• _Goal of the exercise_
Your task is to copy the lines of the data below from the line holding "前向き抱っこ：首すわり完了後の5 ヶ月-24 ヶ月(13kg)" through the line holding "Kerr, poinformowała podczas", inclusive, exactly and with nothing added.

━━━━━━━━━━━━━━━━━━━━━━━━━━━━━━

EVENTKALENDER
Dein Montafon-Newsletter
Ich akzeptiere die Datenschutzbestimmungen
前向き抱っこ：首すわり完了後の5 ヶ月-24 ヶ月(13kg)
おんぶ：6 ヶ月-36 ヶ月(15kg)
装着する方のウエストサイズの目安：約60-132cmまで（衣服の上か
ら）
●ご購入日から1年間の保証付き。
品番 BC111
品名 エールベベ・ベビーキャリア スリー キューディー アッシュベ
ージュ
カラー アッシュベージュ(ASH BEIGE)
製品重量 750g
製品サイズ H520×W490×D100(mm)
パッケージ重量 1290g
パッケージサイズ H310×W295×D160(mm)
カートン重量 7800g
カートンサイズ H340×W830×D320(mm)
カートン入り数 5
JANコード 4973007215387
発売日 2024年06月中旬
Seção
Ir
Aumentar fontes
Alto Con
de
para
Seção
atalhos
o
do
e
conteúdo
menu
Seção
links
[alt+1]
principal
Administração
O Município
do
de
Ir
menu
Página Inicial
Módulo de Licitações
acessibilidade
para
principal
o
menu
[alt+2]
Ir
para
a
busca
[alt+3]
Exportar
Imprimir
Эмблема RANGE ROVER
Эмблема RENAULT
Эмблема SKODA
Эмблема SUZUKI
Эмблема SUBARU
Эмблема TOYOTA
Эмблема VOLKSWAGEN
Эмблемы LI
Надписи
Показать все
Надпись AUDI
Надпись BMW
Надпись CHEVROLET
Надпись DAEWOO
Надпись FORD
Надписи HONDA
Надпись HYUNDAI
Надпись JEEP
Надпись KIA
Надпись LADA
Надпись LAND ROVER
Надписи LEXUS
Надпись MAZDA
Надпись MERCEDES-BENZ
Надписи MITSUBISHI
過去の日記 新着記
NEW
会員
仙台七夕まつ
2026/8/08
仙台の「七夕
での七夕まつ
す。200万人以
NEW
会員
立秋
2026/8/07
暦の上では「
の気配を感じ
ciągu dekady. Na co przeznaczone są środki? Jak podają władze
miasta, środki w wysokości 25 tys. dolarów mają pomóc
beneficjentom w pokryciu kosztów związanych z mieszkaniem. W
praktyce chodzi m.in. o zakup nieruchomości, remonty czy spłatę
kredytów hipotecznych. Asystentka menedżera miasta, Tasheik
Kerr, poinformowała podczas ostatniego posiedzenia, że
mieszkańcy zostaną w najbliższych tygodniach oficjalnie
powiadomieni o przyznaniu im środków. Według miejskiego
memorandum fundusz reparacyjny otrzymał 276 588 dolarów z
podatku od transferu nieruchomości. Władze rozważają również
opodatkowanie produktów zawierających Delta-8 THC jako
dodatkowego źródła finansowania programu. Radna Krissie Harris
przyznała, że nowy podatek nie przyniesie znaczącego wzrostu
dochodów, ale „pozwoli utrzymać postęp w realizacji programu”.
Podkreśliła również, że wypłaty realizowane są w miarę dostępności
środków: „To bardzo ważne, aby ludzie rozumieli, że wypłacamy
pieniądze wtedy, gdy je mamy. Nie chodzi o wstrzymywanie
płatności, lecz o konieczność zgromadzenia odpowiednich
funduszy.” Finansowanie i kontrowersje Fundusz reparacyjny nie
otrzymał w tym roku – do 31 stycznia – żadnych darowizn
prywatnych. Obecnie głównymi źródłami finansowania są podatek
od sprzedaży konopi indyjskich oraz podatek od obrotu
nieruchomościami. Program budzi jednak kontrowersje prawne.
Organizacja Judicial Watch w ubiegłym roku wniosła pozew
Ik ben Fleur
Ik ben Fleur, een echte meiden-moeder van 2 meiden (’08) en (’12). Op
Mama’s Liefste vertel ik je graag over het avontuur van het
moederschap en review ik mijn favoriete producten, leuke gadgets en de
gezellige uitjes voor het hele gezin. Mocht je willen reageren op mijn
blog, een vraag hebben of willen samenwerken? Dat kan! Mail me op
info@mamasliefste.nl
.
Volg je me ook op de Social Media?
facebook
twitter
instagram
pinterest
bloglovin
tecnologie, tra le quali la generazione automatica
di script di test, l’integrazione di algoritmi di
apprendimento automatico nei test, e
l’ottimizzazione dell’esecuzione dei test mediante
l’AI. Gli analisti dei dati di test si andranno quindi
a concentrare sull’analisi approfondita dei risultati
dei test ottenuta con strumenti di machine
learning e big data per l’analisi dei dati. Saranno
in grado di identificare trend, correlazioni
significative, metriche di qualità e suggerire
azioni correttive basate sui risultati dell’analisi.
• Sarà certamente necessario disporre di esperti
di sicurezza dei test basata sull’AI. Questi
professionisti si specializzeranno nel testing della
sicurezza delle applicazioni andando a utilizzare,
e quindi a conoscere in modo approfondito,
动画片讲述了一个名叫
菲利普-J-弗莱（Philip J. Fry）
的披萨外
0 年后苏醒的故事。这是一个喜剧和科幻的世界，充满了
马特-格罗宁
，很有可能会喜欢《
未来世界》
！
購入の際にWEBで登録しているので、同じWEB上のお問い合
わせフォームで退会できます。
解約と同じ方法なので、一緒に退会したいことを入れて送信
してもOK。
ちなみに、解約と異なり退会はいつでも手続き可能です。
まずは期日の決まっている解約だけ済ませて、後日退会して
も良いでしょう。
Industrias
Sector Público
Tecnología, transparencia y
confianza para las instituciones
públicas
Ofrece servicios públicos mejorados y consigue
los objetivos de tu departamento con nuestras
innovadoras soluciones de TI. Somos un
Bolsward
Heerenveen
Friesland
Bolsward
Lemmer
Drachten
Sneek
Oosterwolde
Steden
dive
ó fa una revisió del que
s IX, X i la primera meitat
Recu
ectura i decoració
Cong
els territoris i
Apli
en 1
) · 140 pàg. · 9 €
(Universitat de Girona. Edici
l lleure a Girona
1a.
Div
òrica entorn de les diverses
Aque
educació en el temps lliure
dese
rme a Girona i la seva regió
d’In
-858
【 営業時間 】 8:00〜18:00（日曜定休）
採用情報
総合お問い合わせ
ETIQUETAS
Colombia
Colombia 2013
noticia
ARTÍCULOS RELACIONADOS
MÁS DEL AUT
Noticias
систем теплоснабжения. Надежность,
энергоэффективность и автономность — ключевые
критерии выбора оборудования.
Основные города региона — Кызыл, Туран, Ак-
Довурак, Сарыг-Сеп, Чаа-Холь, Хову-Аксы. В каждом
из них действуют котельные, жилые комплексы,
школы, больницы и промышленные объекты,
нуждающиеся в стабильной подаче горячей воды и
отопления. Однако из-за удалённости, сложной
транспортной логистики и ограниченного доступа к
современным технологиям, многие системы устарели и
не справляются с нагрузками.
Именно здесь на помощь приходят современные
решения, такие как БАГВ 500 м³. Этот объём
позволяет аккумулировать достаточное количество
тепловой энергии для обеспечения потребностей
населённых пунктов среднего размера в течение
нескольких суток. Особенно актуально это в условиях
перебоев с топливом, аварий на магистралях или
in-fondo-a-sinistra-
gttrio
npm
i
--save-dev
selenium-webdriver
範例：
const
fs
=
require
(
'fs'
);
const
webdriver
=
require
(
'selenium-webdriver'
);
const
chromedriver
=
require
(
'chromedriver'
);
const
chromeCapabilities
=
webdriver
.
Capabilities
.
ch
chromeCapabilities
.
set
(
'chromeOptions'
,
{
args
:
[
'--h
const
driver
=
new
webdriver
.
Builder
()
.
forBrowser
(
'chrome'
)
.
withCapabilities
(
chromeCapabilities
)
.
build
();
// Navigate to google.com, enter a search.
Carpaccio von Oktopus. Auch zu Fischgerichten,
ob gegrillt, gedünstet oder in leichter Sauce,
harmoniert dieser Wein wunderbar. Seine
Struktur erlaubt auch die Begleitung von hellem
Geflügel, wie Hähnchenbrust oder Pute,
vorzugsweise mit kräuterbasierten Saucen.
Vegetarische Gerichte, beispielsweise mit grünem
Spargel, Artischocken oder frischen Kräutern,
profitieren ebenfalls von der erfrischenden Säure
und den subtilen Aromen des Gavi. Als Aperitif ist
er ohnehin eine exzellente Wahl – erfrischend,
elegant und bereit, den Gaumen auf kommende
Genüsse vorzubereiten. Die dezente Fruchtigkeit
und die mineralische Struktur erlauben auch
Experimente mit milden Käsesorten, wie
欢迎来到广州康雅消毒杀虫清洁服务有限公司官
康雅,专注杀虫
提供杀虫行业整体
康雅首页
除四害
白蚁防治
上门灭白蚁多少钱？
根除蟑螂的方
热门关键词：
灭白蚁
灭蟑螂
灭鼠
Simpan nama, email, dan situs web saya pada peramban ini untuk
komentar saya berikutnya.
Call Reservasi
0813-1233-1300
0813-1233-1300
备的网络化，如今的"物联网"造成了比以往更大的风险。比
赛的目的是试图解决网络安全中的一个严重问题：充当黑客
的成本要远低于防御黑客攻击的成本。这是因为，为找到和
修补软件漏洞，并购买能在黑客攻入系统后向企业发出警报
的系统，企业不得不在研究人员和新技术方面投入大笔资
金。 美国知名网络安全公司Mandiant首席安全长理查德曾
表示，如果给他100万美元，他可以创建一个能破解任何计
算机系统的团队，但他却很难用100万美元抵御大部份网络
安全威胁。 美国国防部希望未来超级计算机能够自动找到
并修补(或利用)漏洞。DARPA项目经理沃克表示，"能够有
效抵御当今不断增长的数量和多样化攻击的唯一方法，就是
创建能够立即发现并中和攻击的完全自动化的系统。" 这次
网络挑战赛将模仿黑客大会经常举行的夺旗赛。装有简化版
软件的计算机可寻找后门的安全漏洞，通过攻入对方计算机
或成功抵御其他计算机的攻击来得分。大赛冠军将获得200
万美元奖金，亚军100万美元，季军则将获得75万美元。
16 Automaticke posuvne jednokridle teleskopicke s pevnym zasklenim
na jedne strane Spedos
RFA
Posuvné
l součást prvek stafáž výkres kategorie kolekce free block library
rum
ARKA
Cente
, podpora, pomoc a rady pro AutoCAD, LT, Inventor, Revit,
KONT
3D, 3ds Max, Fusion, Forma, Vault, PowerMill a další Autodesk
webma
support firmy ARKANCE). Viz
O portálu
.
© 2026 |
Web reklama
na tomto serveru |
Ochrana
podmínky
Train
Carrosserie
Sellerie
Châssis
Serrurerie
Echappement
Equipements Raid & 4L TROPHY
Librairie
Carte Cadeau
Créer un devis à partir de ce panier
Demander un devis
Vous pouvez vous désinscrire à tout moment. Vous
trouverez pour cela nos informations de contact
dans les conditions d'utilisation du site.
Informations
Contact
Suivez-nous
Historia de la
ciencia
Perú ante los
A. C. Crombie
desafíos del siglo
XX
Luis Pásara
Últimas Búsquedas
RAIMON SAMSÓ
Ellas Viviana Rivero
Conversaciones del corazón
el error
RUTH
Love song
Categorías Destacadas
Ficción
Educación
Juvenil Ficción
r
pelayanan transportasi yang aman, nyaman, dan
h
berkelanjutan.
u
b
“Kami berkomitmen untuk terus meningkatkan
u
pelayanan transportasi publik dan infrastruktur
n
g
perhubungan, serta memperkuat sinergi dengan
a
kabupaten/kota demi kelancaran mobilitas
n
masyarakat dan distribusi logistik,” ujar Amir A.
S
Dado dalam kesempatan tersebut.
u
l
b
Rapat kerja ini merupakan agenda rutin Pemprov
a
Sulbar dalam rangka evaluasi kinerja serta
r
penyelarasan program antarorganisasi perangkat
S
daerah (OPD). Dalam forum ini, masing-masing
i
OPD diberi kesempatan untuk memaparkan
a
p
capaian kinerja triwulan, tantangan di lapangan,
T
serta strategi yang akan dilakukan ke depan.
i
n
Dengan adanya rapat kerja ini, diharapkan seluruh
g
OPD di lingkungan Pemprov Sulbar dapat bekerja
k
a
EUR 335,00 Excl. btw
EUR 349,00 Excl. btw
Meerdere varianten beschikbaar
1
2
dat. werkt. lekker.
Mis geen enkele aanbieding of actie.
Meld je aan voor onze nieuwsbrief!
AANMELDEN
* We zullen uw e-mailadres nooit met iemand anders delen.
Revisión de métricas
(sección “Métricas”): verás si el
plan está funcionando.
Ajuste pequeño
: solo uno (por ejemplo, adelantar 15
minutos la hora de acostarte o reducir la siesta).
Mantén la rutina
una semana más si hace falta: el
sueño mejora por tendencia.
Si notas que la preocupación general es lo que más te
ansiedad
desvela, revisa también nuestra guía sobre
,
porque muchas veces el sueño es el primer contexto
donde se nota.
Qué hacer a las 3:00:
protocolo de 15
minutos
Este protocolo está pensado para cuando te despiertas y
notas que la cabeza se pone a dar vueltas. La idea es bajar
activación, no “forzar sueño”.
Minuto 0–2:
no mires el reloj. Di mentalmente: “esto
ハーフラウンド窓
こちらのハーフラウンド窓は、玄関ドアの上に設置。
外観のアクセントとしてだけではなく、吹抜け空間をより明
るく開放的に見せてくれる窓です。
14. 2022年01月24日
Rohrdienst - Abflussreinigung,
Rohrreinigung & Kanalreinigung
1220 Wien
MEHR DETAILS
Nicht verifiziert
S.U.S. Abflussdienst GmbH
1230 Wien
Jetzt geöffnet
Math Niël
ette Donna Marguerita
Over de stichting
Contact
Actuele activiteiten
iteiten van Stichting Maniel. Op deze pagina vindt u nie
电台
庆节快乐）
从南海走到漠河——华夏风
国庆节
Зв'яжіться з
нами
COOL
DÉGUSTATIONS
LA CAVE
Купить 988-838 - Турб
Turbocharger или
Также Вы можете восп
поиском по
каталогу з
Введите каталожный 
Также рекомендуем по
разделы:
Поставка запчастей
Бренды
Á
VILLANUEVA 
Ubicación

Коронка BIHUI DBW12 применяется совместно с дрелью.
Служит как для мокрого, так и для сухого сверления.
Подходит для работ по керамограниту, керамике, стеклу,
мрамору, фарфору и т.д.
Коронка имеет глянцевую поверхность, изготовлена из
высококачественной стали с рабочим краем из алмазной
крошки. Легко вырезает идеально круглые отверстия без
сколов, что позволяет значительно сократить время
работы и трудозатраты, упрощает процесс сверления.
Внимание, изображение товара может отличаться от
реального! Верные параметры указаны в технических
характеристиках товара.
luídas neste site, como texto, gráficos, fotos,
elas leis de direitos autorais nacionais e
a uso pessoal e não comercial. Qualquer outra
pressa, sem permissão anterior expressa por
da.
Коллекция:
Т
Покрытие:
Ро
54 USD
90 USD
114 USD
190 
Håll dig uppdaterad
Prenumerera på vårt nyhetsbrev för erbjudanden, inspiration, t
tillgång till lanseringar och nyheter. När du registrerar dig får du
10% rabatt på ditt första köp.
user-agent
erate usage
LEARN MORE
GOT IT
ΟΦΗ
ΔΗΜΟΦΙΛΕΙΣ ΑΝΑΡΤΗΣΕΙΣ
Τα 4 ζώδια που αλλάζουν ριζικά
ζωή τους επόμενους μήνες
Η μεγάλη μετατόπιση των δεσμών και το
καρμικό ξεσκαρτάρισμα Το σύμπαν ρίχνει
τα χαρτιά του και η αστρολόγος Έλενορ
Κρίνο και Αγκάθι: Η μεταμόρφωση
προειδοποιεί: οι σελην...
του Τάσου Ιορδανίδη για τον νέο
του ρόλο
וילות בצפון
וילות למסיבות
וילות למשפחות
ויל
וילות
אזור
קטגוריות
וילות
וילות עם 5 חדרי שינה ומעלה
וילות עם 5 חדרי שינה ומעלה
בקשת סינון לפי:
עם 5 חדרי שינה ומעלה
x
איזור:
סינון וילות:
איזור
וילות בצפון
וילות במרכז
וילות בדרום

━━━━━━━━━━━━━━━━━━━━━━━━━━━━━━

• _Reply_
前向き抱っこ：首すわり完了後の5 ヶ月-24 ヶ月(13kg)
おんぶ：6 ヶ月-36 ヶ月(15kg)
装着する方のウエストサイズの目安：約60-132cmまで（衣服の上か
ら）
●ご購入日から1年間の保証付き。
品番 BC111
品名 エールベベ・ベビーキャリア スリー キューディー アッシュベ
ージュ
カラー アッシュベージュ(ASH BEIGE)
製品重量 750g
製品サイズ H520×W490×D100(mm)
パッケージ重量 1290g
パッケージサイズ H310×W295×D160(mm)
カートン重量 7800g
カートンサイズ H340×W830×D320(mm)
カートン入り数 5
JANコード 4973007215387
発売日 2024年06月中旬
Seção
Ir
Aumentar fontes
Alto Con
de
para
Seção
atalhos
o
do
e
conteúdo
menu
Seção
links
[alt+1]
principal
Administração
O Município
do
de
Ir
menu
Página Inicial
Módulo de Licitações
acessibilidade
para
principal
o
menu
[alt+2]
Ir
para
a
busca
[alt+3]
Exportar
Imprimir
Эмблема RANGE ROVER
Эмблема RENAULT
Эмблема SKODA
Эмблема SUZUKI
Эмблема SUBARU
Эмблема TOYOTA
Эмблема VOLKSWAGEN
Эмблемы LI
Надписи
Показать все
Надпись AUDI
Надпись BMW
Надпись CHEVROLET
Надпись DAEWOO
Надпись FORD
Надписи HONDA
Надпись HYUNDAI
Надпись JEEP
Надпись KIA
Надпись LADA
Надпись LAND ROVER
Надписи LEXUS
Надпись MAZDA
Надпись MERCEDES-BENZ
Надписи MITSUBISHI
過去の日記 新着記
NEW
会員
仙台七夕まつ
2026/8/08
仙台の「七夕
での七夕まつ
す。200万人以
NEW
会員
立秋
2026/8/07
暦の上では「
の気配を感じ
ciągu dekady. Na co przeznaczone są środki? Jak podają władze
miasta, środki w wysokości 25 tys. dolarów mają pomóc
beneficjentom w pokryciu kosztów związanych z mieszkaniem. W
praktyce chodzi m.in. o zakup nieruchomości, remonty czy spłatę
kredytów hipotecznych. Asystentka menedżera miasta, Tasheik
Kerr, poinformowała podczas ostatniego posiedzenia, że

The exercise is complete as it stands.